I stare at my bike. Its panniers and fork bags puffy with camping gear. As if in answer to my question, the front fork bag of my bike falls off and spills.

It’s the logistics of this trip that make it like no other. I’ve always been able to fill a backpack or a suitcase and go. But this summer, the adventure includes more than what can be packed in a backpack. We’ve planned a trip that involves bicycling around a foreign country for three months. The activities on the trip are to include sightseeing, culinary adventures, fishing, photography, backpacking and maybe even pack rafting. Aside from test packing and other activities we can do to get ready while in Alaska, the additional logistics are mind boggling. In order to get this trip started, there is the first leg – which seems to be the most daunting of the logistics – we need to maneuver all of our gear from our tiny village of Chignik Lake, through the city of Anchorage and all the way to the north island of Hokkaido, Japan. The other part of the logistics is planning for daily mileage and making sure we are in good enough shape to pull off this physical adventure.

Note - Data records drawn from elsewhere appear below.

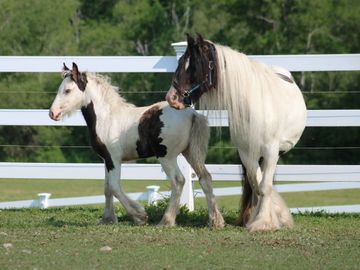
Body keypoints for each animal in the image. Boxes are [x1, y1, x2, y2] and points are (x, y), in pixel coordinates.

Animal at [49, 62, 224, 228]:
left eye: (68, 90)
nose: (52, 113)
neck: (107, 118)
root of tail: (192, 114)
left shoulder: (114, 159)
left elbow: (114, 187)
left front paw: (139, 216)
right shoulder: (106, 160)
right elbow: (107, 188)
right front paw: (108, 219)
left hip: (167, 156)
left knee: (178, 181)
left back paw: (166, 221)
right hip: (190, 152)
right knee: (205, 178)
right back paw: (215, 221)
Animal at [166, 34, 306, 232]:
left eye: (194, 66)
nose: (172, 98)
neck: (254, 107)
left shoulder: (271, 152)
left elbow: (264, 186)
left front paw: (264, 222)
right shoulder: (246, 153)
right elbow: (256, 184)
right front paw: (260, 218)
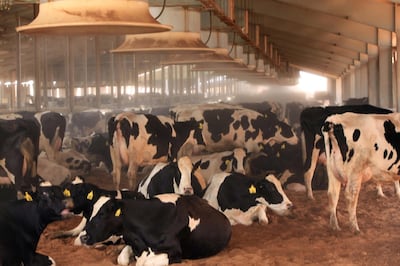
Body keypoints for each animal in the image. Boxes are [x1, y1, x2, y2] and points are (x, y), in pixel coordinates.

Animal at [78, 193, 231, 266]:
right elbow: (122, 259)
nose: (83, 237)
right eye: (90, 212)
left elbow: (146, 263)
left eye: (102, 214)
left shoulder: (175, 252)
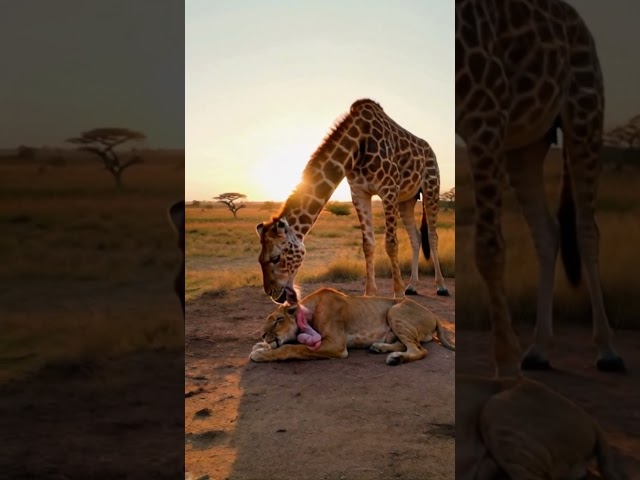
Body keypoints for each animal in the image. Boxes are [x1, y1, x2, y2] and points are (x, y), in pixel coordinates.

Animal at [256, 99, 449, 304]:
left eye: (276, 258)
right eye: (259, 259)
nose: (273, 293)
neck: (358, 147)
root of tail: (431, 152)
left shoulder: (389, 189)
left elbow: (391, 244)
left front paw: (397, 293)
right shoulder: (359, 193)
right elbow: (368, 244)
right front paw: (370, 293)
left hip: (431, 187)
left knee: (433, 236)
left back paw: (441, 286)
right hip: (407, 199)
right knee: (416, 236)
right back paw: (411, 286)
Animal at [455, 0, 625, 376]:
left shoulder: (485, 114)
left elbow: (488, 248)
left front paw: (505, 361)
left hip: (585, 112)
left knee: (587, 231)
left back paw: (607, 349)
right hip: (526, 143)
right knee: (548, 231)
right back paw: (538, 349)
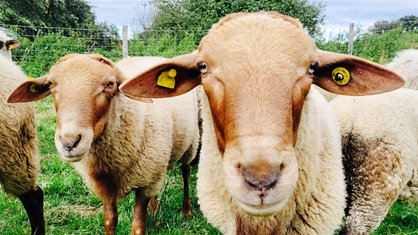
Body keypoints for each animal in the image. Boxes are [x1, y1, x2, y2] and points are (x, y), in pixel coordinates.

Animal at [7, 53, 201, 235]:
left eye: (110, 84)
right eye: (51, 85)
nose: (69, 142)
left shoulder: (144, 183)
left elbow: (138, 227)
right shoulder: (107, 186)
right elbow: (110, 220)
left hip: (190, 143)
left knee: (186, 171)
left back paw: (187, 210)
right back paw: (154, 208)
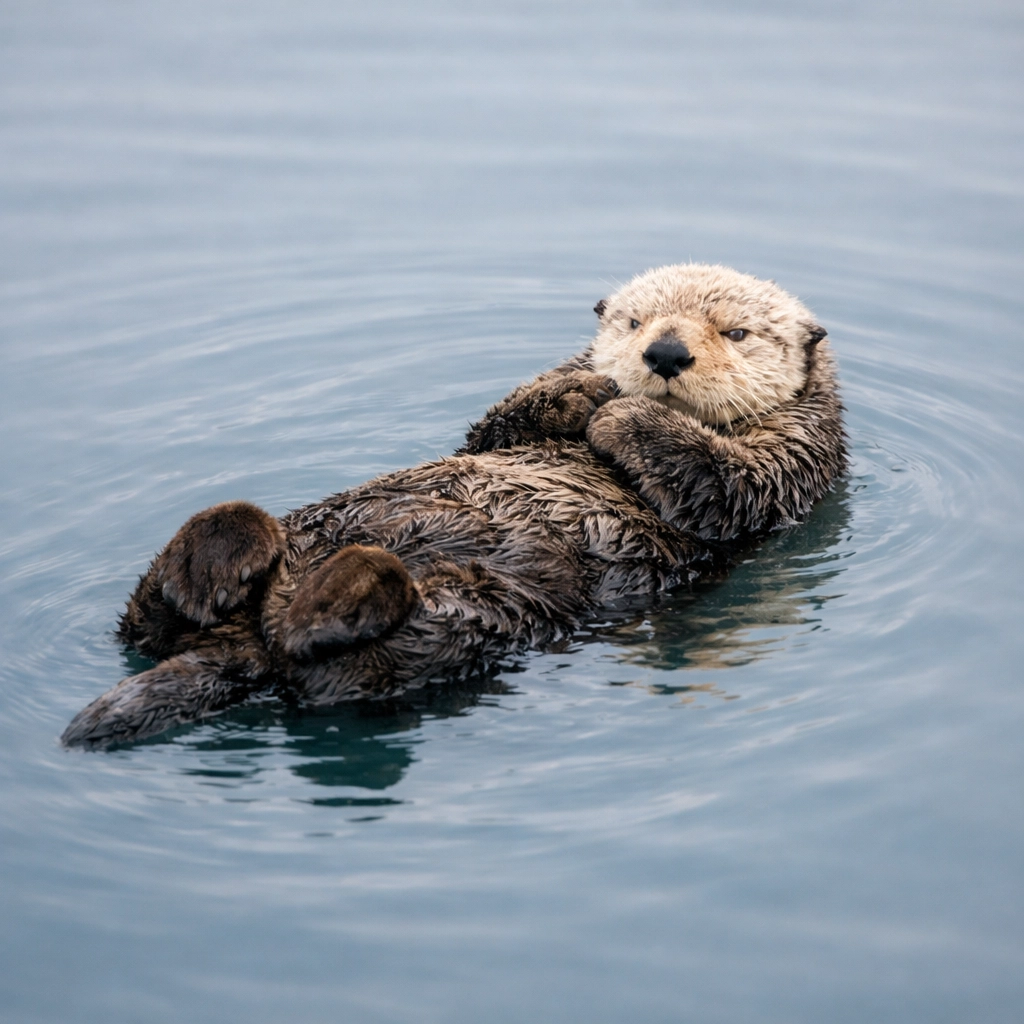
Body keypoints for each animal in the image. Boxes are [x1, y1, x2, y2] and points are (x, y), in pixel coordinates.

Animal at [61, 264, 846, 749]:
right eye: (633, 322)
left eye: (736, 333)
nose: (666, 353)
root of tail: (246, 637)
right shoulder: (503, 425)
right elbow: (496, 426)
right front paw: (583, 394)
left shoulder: (796, 459)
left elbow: (725, 484)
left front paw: (623, 416)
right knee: (154, 616)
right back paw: (216, 555)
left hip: (456, 622)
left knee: (322, 660)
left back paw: (339, 589)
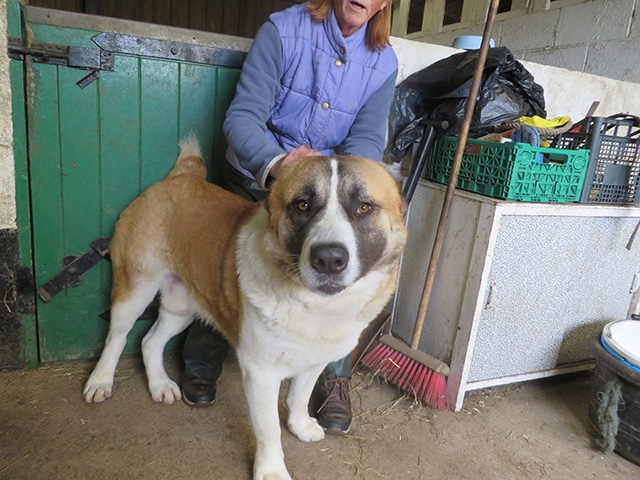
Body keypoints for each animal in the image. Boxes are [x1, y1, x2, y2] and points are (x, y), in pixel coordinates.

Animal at [84, 136, 404, 480]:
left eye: (364, 207)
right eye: (302, 205)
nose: (329, 258)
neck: (314, 305)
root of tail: (182, 177)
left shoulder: (314, 360)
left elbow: (299, 396)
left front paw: (300, 425)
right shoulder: (260, 372)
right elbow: (268, 428)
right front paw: (272, 470)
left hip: (182, 307)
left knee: (149, 341)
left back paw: (159, 385)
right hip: (136, 289)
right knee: (117, 337)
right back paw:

All this planning is, of course, in theory. I have so many questions… How many miles can we realistically bike? Can we carry all the gear we want to carry? Are we over packing? Are we forgetting something critical? Will our gear be safe from thieves? Will we be able to find campgrounds as easily as we hope? Will the roads be safe to ride on? Are we going to have trouble transporting our gear with the airlines? Is this too big an undertaking?

So, Jack and I sat down to tackle, not the questions, but the psychology behind the questions. Our discussion centered around the question, “Do we really want to take on a trip so far outside of our comfort zone?” The answer, it turned out, was a resounding Yes!

So, plane tickets have been purchased. The first test packing has been completed. Our trip itinerary is coming together. The bike and treadmill workouts are underway. And the faith that we are resourceful people is the response to those questions that really can’t be answered until we begin the journey.